Italian Baroque at Ely Cathedral (13 June)

Also in residence is the outstanding French period instrument ensemble Le Concert Spirituel, who give three concerts (12, 13 & 14 June) including a performance of Benevolo’s spectacular baroque Mass for eight separate choirs and ensembles, each with their own conductor, for which the festival returns to the gothic grandeur of Ely Cathedral in Cambridgeshire for the first time in 50 years.

Exhibitions

This year’s exhibitions include Suffolk Voices by British-Australian artist Samantha Heriz. Heriz

grew up in Suffolk and has long been fascinated by the transformation and dilution of the county’s accent. Following her residency at Snape Maltings in 2017, Samantha presents her immersive sound installation created from recordings of today’s Suffolk voices, showing the increasing diversity in accent. The voices speak the words of a bygone Suffolk fisherman’s song, reformed to create a modern soundscape telling of migration, globalisation and the transitory patterns of our region.

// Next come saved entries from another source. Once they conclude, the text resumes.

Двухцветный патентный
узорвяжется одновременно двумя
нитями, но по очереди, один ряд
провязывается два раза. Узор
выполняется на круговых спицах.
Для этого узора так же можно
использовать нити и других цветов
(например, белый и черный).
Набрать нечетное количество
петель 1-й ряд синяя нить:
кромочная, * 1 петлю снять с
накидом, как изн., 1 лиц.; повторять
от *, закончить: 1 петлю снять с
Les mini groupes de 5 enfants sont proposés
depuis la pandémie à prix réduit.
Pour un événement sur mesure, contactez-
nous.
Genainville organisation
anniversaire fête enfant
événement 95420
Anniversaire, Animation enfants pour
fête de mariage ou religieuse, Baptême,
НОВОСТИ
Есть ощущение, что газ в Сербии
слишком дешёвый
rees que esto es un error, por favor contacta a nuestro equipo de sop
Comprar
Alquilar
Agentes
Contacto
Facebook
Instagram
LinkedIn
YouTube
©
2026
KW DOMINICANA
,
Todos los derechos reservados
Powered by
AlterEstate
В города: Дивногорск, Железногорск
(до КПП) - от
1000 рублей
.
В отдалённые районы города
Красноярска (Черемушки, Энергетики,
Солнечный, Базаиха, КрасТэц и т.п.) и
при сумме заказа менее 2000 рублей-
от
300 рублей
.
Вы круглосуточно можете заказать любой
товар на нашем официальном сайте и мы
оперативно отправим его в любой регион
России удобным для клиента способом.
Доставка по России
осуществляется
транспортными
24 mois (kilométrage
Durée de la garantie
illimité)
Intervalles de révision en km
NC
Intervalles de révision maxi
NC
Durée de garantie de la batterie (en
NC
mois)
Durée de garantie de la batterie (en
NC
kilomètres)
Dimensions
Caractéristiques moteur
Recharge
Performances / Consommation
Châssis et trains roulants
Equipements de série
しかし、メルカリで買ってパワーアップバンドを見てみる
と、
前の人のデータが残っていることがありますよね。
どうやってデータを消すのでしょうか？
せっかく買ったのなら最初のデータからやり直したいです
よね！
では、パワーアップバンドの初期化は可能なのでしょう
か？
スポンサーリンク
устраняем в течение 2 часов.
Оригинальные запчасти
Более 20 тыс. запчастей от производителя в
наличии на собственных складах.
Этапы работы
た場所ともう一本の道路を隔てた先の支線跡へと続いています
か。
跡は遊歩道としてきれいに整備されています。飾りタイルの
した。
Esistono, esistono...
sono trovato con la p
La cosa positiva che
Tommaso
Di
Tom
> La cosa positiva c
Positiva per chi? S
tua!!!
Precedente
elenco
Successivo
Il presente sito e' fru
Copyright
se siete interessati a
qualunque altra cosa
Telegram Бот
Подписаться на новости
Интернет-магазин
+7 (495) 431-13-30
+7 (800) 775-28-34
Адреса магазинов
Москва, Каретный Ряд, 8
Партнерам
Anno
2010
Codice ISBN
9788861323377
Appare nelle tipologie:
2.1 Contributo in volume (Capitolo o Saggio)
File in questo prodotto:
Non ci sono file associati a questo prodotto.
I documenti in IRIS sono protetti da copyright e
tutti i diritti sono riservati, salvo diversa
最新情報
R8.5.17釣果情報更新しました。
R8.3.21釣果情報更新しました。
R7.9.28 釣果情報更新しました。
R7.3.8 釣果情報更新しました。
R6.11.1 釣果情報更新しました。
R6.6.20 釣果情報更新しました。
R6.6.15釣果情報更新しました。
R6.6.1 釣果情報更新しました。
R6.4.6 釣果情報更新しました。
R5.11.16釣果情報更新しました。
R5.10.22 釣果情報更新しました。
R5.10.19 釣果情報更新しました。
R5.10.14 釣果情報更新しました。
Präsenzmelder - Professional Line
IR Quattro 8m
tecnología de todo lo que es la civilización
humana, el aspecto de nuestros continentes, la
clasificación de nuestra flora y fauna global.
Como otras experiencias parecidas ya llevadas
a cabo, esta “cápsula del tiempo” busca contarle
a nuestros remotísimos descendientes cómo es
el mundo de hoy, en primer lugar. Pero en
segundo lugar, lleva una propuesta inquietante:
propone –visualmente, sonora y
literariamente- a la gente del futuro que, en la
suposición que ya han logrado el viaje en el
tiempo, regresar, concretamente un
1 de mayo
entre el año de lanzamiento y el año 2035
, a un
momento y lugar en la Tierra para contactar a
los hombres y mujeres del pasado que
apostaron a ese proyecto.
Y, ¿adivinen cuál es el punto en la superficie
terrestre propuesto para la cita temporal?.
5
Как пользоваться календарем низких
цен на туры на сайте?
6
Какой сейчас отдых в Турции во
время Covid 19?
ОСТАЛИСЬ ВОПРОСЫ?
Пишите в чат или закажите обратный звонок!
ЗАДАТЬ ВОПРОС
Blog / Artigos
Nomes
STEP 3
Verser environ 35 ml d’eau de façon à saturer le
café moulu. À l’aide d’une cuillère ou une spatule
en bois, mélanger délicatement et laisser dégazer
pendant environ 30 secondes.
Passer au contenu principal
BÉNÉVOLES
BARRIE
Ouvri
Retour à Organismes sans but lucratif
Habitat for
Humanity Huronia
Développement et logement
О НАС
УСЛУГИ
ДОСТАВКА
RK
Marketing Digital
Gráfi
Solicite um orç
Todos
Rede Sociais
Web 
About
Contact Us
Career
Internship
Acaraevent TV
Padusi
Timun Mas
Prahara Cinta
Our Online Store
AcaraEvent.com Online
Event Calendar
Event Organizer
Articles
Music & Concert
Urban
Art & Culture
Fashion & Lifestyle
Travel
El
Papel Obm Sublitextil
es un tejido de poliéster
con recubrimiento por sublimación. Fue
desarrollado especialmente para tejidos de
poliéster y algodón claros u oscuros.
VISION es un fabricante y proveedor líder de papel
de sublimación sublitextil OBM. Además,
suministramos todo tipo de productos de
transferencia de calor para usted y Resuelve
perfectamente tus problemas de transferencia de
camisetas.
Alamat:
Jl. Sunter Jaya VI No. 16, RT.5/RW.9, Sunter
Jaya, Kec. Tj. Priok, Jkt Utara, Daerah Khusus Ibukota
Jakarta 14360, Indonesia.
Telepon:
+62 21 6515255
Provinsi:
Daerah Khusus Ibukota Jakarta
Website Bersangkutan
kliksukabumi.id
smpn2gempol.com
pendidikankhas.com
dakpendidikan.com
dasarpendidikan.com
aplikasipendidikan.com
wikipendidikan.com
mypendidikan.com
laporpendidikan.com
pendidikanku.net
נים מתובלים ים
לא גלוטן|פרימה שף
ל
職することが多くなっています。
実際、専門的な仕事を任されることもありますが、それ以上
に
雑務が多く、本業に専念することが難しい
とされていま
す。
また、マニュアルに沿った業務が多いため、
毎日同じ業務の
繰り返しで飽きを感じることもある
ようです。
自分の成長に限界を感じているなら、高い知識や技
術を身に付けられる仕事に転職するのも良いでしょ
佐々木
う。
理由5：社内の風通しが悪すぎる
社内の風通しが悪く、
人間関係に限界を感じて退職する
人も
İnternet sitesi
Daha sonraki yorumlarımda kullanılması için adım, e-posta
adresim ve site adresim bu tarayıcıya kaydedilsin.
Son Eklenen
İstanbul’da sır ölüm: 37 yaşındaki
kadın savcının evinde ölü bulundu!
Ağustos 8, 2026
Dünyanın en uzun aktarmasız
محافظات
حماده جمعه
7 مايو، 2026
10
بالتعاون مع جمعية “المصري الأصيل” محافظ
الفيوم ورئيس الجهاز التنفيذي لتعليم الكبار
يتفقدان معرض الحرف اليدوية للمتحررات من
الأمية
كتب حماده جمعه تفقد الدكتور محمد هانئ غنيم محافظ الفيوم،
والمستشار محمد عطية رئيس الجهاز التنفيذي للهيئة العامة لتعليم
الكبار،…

Other exhibitions include a programme of exhibitions and events at The Red House in Aldeburgh focused on Britten in America; Tom Hammick’s Lunar Voyage, a narrative cycle of 17 woodcut prints

conjuring a metaphorical escape from Earth in pursuit of freedom and isolation on another planet; Dennis Creffield’s drawings of East Anglian Cathedrals; and a new installation alongside other work by East Anglian-born sculptor Kate MccGwire.

The Pumphouse and the Bandstand on the Beach

The programme for the 30+ non-classical events in the fringe venue The Pumphouse will be announced in April and there will be free family-friendly events from 1pm each day during the festival at the Bandstand on the Beach (line-up to be announced in June).